Epidemiological, randomized, controlled, clinical and genetic studies confirm that low-density lipoprotein cholesterol (LDL-C) is a causative factor for atherosclerotic diseases. The current European Society of Cardiology and European Atherosclerosis Society (ESC/EAS) guidelines on the management of dyslipidemia recommend a target LDL-C < 55 mg/dl and at least a 50% reduction in baseline LDL‑C for high-risk patients; however, these target values are often not achieved in routine clinical practice, as shown by recent cross-sectional data from EUROASPIRE or DaVinci. Therefore, combination treatment is recommended, which, as with treatment of blood pressure, can improve the success of treatment. Bempedoic acid is a new substance, which is suitable for combination treatment and represents an alternative particularly for patients with statin-associated muscular symptoms. Bempedoic acid reduces LDL‑C by approximately 25% in statin-naïve patients and by some 18% in addition to statins. In a fixed doses combination with ezetimibe, bempedoic acid can lower LDL‑C by up to 45% in statin-naïve patients and by 38% (placebo-corrected) in addition to statins. Bempedoic acid is generally very well tolerated: however, it can lead to a reversible increase in uric acid. Occasionally, a slight decrease in hemoglobin has been documented. Therefore, it is recommended that not only changes in lipid levels but also uric acid and hematological parameters should be monitored in the first 3 months.
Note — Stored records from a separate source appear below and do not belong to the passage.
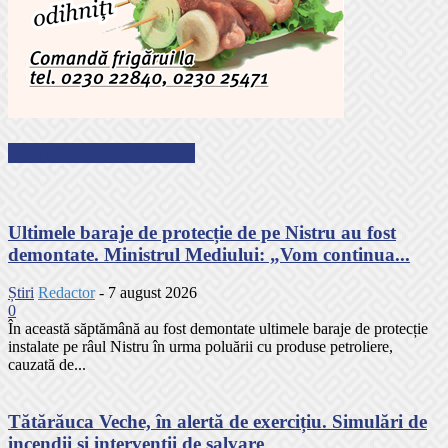
ARTICOLE RECENTE
Ultimele baraje de protecție de pe Nistru au fost
demontate. Ministrul Mediului: „Vom continua...
Știri
Redactor
-
7 august 2026
0
În această săptămână au fost demontate ultimele baraje de protecție
instalate pe râul Nistru în urma poluării cu produse petroliere,
cauzată de...
Tătărăuca Veche, în alertă de exercițiu. Simulări de
incendii și intervenții de salvare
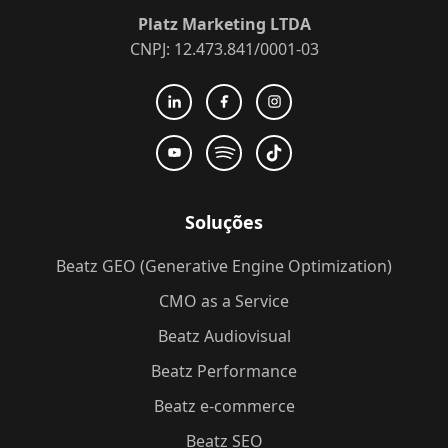
Platz Marketing LTDA
CNPJ: 12.473.841/0001-03
Soluções
Beatz GEO (Generative Engine Optimization)
CMO as a Service
Beatz Audiovisual
Beatz Performance
Beatz e-commerce
Beatz SEO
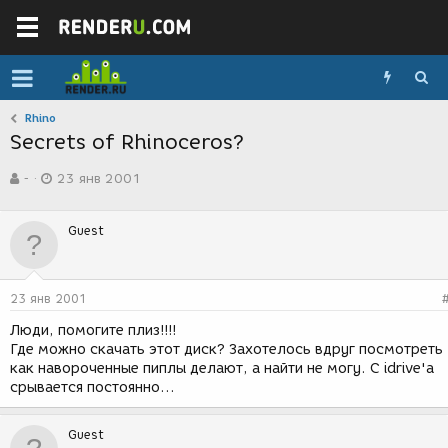
Rhino
Secrets of Rhinoceros?
А
Д
-
23 янв 2001
в
а
т
т
о
а
Guest
р
с
т
о
е
з
м
д
23 янв 2001
ы
а
н
Люди, помогите плиз!!!!
и
Где можно скачать этот диск? Захотелось вдруг посмотреть
я
как навороченные пиплы делают, а найти не могу. С idrive'а
срывается постоянно...
Guest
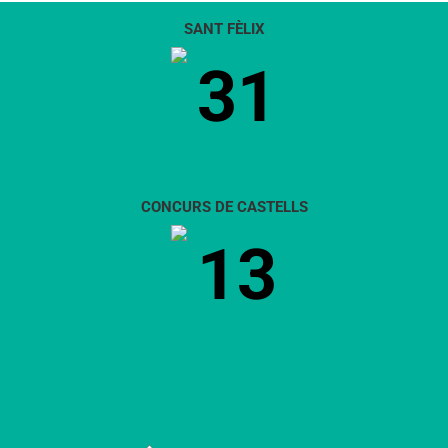
SANT FÈLIX
31
CONCURS DE CASTELLS
13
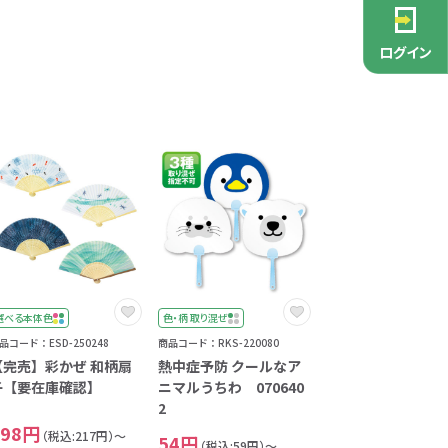
。
PCグッズ
ポーチ
ース
・抽選会
ン雑貨
安全
念品
不織布バッグ
キャンバスポーチ
マルチケース
リサイクルレザー
ガラスマグカップ
消防・救急グッズ
生活雑貨
生活雑貨
貨
レットグッズ
バラマキ
パソコングッズ
社名入りグッズ
ログイン
チャーム対象
ックバッグ
ックコットン
保冷バッグ
ラバーウッド
タンブラー
色鉛筆・鉛筆
スタンド
ッド
ト
ステンレスボトル
バースデーカード
モバイルケース
なバッグ
豆かす
その他バッグ
麦わら
ルティ特集
・フェス
ッシュ
インテリア雑貨
推し活グッズ
ー
ョルダー
定規・メジャー
モバイルクリーナー
ジン
生分解性素材
トセット
ィッシュ
子供向け抽選会セット
アロマ・フレグランス
ボトルティッシュ
その他
具
康グッズ
除菌・感染対策グッズ
選べる本体色
色・柄 取り混ぜ
ィッシュ・ティ
品コード：ESD-250248
商品コード：RKS-220080
ト
ルティ
コースター
ホイッスル
マスク
冬のノベルティ
除菌液
【完売】彩かぜ 和柄扇
熱中症予防 クールなア
レジャーグッズ
ひんやりグッズ
子【要在庫確認】
ニマルうちわ 070640
2
ッズ
他
キッチングッズその他
198円
（税込:217円）～
54円
（税込:59円）～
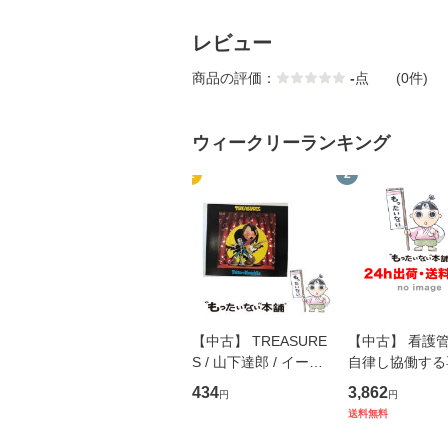
レビュー
商品の評価：
-
点
(0件)
ウィークリーランキング
1
2
【中古】 TREASURE
【中古】 看護
S / 山下達郎 / イース
自律し協働する
トウエスト・ジャパン
の看護マネジメ
434
3,862
円
円
[CD]【メール便送料無
キル 改訂第3版 
送料無料
料】
学テキストNiCE)
島恵 藤本幸三 /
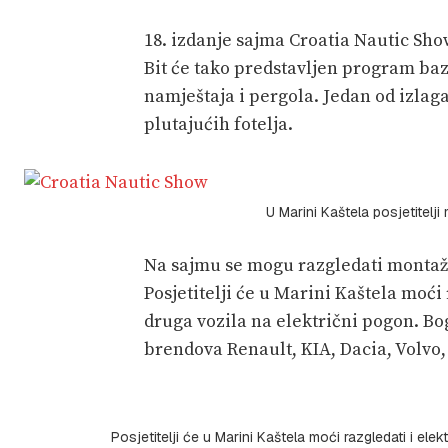
18. izdanje sajma Croatia Nautic Sh
Bit će tako predstavljen program baz
namještaja i pergola. Jedan od izlag
plutajućih fotelja.
U Marini Kaštela posjetitelj
Na sajmu se mogu razgledati montaž
Posjetitelji će u Marini Kaštela moći 
druga vozila na električni pogon. Bo
brendova Renault, KIA, Dacia, Volvo,
Posjetitelji će u Marini Kaštela moći razgledati i ele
流行病学、随机对照临床和基因研究证实,低密度脂蛋白胆固醇(LDL-C)是动脉粥样硬化性疾病的致病因素。欧洲心脏病学会和欧洲动脉粥样硬化协会(ESC/EAS)目前关于血脂异常管理的指南建议,高危患者的LDL-C目标值<55mg/dl,且基线LDL-C至少降低50%;然而,正如EUROASPIRE或DaVinci最近的横断面数据所示,这些目标值在常规临床实践中往往无法实现。因此,建议采用联合治疗,这与血压治疗一样,可以提高治疗成功率。贝派地酸是一种新物质,适用于联合治疗,尤其对于有他汀类药物相关肌肉症状的患者是一种替代选择。贝派地酸在未使用他汀类药物的患者中可使LDL-C降低约25%,在使用他汀类药物的基础上还可降低约18%。与依折麦布固定剂量联合使用时,贝派地酸在未使用他汀类药物的患者中可使LDL-C降低高达45%,在使用他汀类药物的基础上还可降低38%(校正安慰剂后)。贝派地酸一般耐受性良好:然而,它可能导致尿酸可逆性升高。偶尔有血红蛋白轻微下降的记录。因此,建议在开始的3个月内不仅要监测血脂水平变化,还要监测尿酸和血液学参数。